Knives and drugs confiscated from Northamptonshire courts

An astonishing 110 knives were among the items seized from the county's courts this year.

By The Newsroom
Monday, 24th December 2018, 6:00 am
Updated Thursday, 10th January 2019, 10:41 am

A Freedom of Information request by this newspaper to the Ministry of Justice revealed a breakdown of everything seized at the entrance of Northampton Combined Court, Northampton Magistrates’ Court and Wellingborough Magistrates’ Court in 2018.

A total of 11,822 items were taken by security staff, with liquids the most common item.

Worryingly 110 knives were seized across the three courts, with 14 having a blade longer than 3in.

No guns were seized although one item classed as a firearm, such as CS gas or a Tazer, was taken at Northampton Magistrates’ Court.

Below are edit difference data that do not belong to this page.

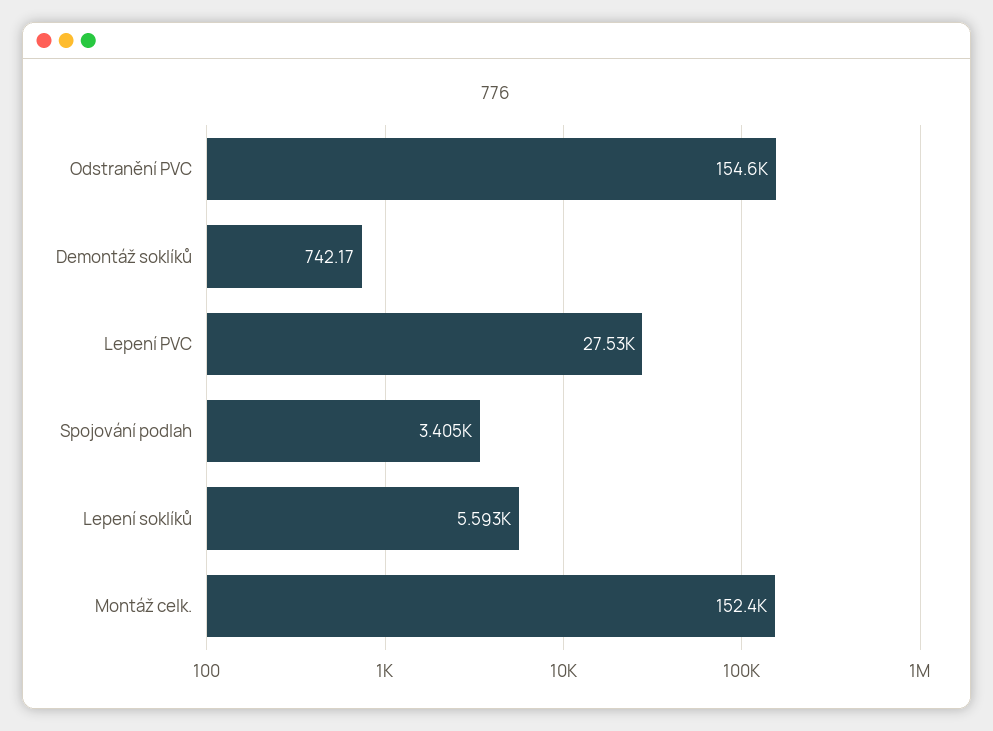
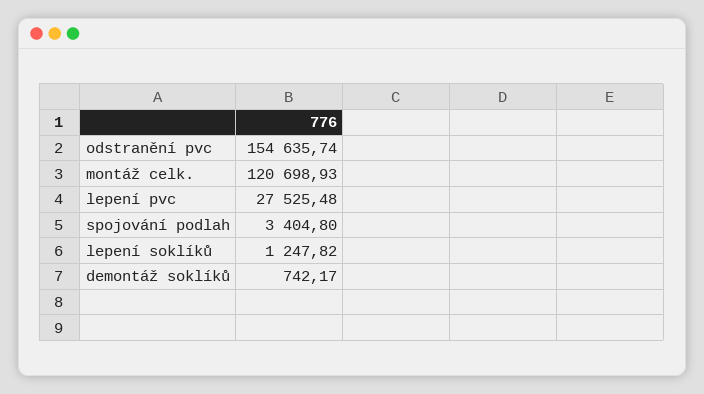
  {
    "Odstranění PVC": 154635.74,
    "Demontáž soklíků": 742.17,
    "Lepení PVC": 27525.48,
    "Spojování podlah": 3404.8,
-   "Lepení soklíků": 5593,
+   "Lepení soklíků": 1247.82,
-   "Montáž celk.": 152400
+   "Montáž celk.": 120698.93
  }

A total of 40 other weapons, such as knuckledusters, were seized across the courts, with 28 instances where drugs were confiscated and police informed.

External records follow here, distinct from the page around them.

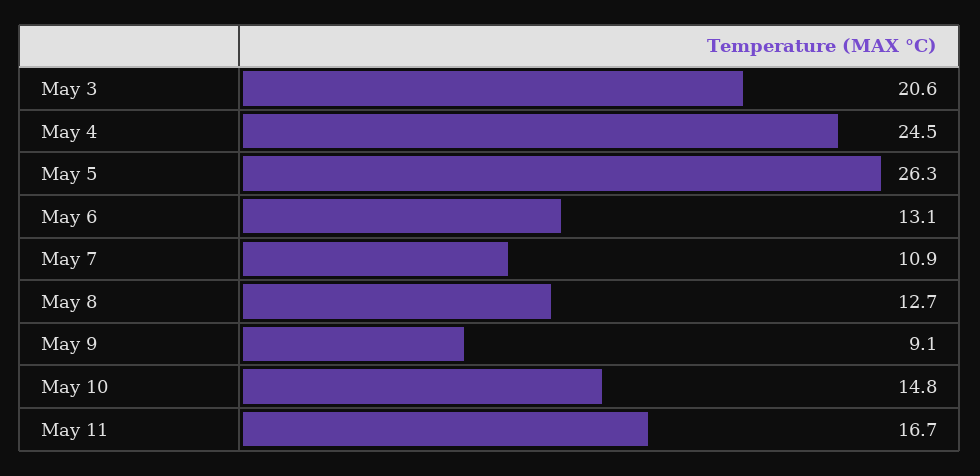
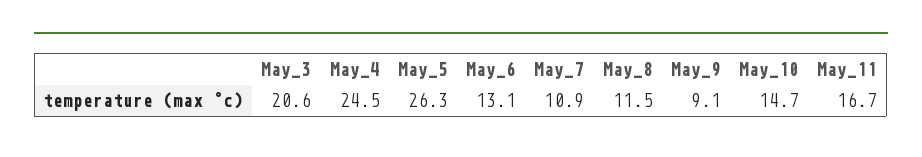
  {
    "May 3": 20.6,
    "May 4": 24.5,
    "May 5": 26.3,
    "May 6": 13.1,
    "May 7": 10.9,
-   "May 8": 12.7,
+   "May 8": 11.5,
    "May 9": 9.1,
-   "May 10": 14.8,
+   "May 10": 14.7,
    "May 11": 16.7
  }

Staff also confiscated 688 sharps, 84 glass bottles, 332 tools and 47 items of cutlery.

Taking pictures or recording at court is a criminal offence with 29 cameras and six recording devices also seized.

At the stranger end of the spectrum court staff also seized 42 classic large umbrellas and 22 motorcycle helmets, on the grounds that they can be used as a “dangerous weapon to inflict significant injury to others”.

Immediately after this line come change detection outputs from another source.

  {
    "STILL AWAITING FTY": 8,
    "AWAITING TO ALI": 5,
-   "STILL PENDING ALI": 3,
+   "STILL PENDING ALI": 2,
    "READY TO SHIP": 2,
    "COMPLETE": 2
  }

One item classed as protest material - which was a banner, poster, klaxon or loudhailer - was also confiscated.

A Government spokesman said: “Her Majesty’s Courts and Tribunals Service (HMCTS) has a robust security and safety system to protect all court users and the judiciary.

“The system includes mandatory bag searches, the use of modern security searching equipment and surveillance cameras, as well as court security officers (CSO) with the powers to restrain and remove people from the building should there be a need.

“Our security system is continually monitored to ensure that it is effective and proportionate, and mitigates against the risks faced.

“Under section 54 of the Courts Act 2003 a CSO must, if they reasonably believe an article ought to be surrendered, request its surrender.

“If it is not surrendered, it may be seized.

“A notice detailing items deemed to be prohibited is displayed in the court entrance area.”